You see the tendency? The governments of those countries aknowledge the exceptional position they are in, but they manage to notice only the possible financial benefits making Monaco, Liechtenstein and others a good place for an old billionaire that wants to escape the income tax and, at the same time, forcing, for instance, a future writer to search for a more appropriate place to get printed. And they have the right to, and the population of those countries doesn’t seem to care, so they twice have the right to. But watch this: staying focused on the tourism, why not invest more in the existing architecture, literature schools, music inside the country and make the already present tourists, who will definitely want to see it all, pay a little? States’ executives could get two for the price of one: attract more travelers and make the country a better place to live.
An example? Look at Venice. The entire city in Italy’s North-East is powered by cultural development. Art galleries that actually impress, book stores that can make you explore the shelves for centuries, music festivals that bring you the best performers live, design stores that make you cry every time you’re asked to leave, legendary fashion shows and marvelous cuisine, not to mention the architecture of the city, – all this makes Venice an absolute must in Italy, even for Italians that prefer to not to go out of their apartment.
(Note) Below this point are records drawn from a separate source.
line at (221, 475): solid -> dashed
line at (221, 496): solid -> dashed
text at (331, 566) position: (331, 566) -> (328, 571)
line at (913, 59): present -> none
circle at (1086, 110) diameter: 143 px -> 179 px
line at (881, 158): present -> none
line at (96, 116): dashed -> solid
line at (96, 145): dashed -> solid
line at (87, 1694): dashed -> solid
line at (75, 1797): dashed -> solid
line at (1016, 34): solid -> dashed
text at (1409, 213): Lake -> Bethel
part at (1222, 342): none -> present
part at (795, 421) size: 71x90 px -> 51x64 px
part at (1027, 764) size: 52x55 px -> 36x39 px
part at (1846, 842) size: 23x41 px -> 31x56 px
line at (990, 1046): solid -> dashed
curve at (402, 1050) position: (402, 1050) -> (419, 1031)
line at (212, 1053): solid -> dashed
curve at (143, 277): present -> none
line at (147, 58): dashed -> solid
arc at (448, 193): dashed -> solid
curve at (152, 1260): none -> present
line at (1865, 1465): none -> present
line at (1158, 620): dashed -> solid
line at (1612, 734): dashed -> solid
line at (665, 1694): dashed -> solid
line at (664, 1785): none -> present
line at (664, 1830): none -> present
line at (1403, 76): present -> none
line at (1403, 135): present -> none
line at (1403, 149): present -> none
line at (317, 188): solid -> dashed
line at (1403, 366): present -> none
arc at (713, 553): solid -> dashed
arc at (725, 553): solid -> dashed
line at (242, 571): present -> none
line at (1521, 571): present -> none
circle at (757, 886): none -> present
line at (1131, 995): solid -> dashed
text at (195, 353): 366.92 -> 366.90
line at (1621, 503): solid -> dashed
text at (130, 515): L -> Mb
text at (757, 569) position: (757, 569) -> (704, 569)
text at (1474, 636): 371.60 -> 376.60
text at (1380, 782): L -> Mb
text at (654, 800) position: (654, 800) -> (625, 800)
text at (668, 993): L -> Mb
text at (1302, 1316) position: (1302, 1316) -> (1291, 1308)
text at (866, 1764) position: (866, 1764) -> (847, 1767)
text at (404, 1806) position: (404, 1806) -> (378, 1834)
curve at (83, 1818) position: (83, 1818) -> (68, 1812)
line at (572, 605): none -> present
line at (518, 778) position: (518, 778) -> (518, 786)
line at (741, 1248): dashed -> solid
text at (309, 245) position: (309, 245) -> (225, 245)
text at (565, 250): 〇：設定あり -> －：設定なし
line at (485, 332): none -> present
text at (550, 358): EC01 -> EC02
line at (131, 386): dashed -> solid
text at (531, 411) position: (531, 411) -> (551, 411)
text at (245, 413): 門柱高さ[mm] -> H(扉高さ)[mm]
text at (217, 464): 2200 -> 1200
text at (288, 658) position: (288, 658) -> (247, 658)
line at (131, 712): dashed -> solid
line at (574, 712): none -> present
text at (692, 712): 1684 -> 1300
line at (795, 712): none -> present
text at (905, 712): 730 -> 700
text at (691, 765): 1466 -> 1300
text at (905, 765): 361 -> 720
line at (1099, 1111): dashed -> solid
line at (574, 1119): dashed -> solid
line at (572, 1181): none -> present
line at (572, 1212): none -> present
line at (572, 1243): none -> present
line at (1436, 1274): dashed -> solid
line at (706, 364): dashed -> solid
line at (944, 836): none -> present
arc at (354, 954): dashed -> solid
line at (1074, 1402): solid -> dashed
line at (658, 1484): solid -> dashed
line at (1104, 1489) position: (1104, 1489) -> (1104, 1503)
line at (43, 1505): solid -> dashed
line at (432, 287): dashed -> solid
Along with all this, paying attention to the cultural facilities inside the microstates will also bring the benefits Venice will hardly ever have. The status of tax heavens will help art collectors and exhibition organisers save money on art taxes. The already developed tourist infrastructure will need little or no upgrade to be able to host an art exhibition, a concert or a fashion show. Moreover, the existing cultural landmarks will get advertised and will get discovered by more people. Plus, believe it or not, getting an event hosted in such a small country gives a special charm to the presented content. It’s like changing a giant concert hall for a furnished living room.
With such a number of advantages in this area, Europe’s microstates have an absolutely outstanding possibilities for active cultural expansion. And if the governments of those countries decide to stick to the right approach, maybe “I’m going to Monaco to see that writer in person” or “I’m going to Andorra to listen to that jazz performer live” or “I’m going to Liechtenstein to see that amazing picture” will not sound so weird in the future.